TEXT UNDER STUDY.
□ □ □ □

In this paper we focus on one specific application of PSD using 6Li F:ZnS(Ag) phosphor screens similar to those used in the SoLid reactor neutrino experiment [1] and corresponding to energy deposited in the range of 100 keV to tens of MeV. The results obtained here are also relevant to other neutron detection applications where high discrimination is required. The neutron capture reaction on $\mathrm{^{6}Li}$ produces highly ionising particles that excite the ZnS(Ag) scintillator:

Equation (1)

Thin sheets of 6Li F:ZnS(Ag) provide high neutron detection efficiency due to the large 6Li neutron capture cross section and the high scintillation yield of ZnS(Ag). Strong gamma-ray background rejection can be achieved as a result of the large difference between fast and slow ZnS(Ag) scintillation components for electron and nuclear interactions, respectively. As our focus here is the classification of those two type of signals, we make the distinction between these scintillation responses by defining as electron scintillation (ES) signals, the interactions from gamma-rays and other charged particles (electron, positrons, muons, etc) and nuclear scintillation (NS) signals as those produced by nuclei such as protons, alpha particles or heavier ions. The $\mathrm{^{6}Li}$ neutron capture reaction that produces a tritium and alpha therefore produces a distinctive NS signal in this detector medium.

Traditional PSD techniques that utilise time domain information such as charge-integration (CI) [2] are popular for their robustness and reasonable performance [3]. Other methods based on frequency information [4] can achieve superior performance by exploiting better the information available, but are more computationally expensive than simple integration. The performance of these approaches is dependent on a number of factors that include the choice of scintillator, experimental requirements and read out technique [3] (and references therein). They also tend to have limitations with real data that exhibit a number of additional features such as pile up or background interactions [5].

□ □ □ □

EXERCISE DATA.

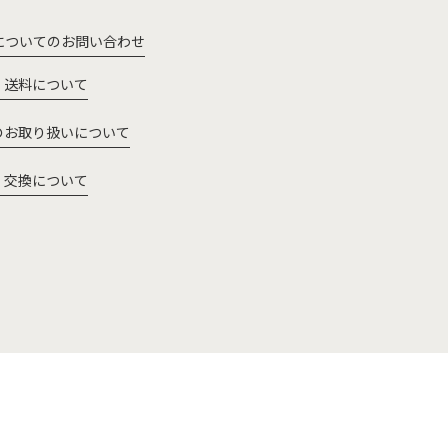
についてのお問い合わせ
・送料について
のお取り扱いについて
・交換について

□ □ □ □

TASKS AND EXERCISES.
- A) According to the passage on pulse shape discrimination, what factors does the performance of the discrimination approaches depend on?
- B) Continue the passage on pulse shape discrimination, starting after its last sentence.
The lines that come after the passage on pulse shape discrimination are separate material with no connection to it.

RESPONSES PER TASK.
- A) The choice of scintillator, experimental requirements, and read out technique.

- B)
Neural networks have the potential to be superior classifiers provided they are trained with realistic data. In particular, convolutional neural networks (CNN), are well suited to raw data that have high local correlations such as waveform signals. They are very successful in computational vision tasks and can reach high performance with limited datasets. Once trained, obtaining a classification output from a CNN is also very fast.

In this work, we present the results of using a CNN to discriminate between ES and NS signals using the raw scintillation pulse from a single PVT cube with 6Li F:ZnS(Ag). First, we describe the experimental set up that was used to collect a labelled dataset for the training of the network. We then present the details of the CNN architecture, an artificial neural net (ANN) as well as two other common PSD algorithms, in order to provide a set of benchmarks that are compared to the results of the CNN. Finally we investigate and discuss the features learned by the network, demonstrating that they are interpretable and can be utilised to identify a clear substructure within the ES and NS signals.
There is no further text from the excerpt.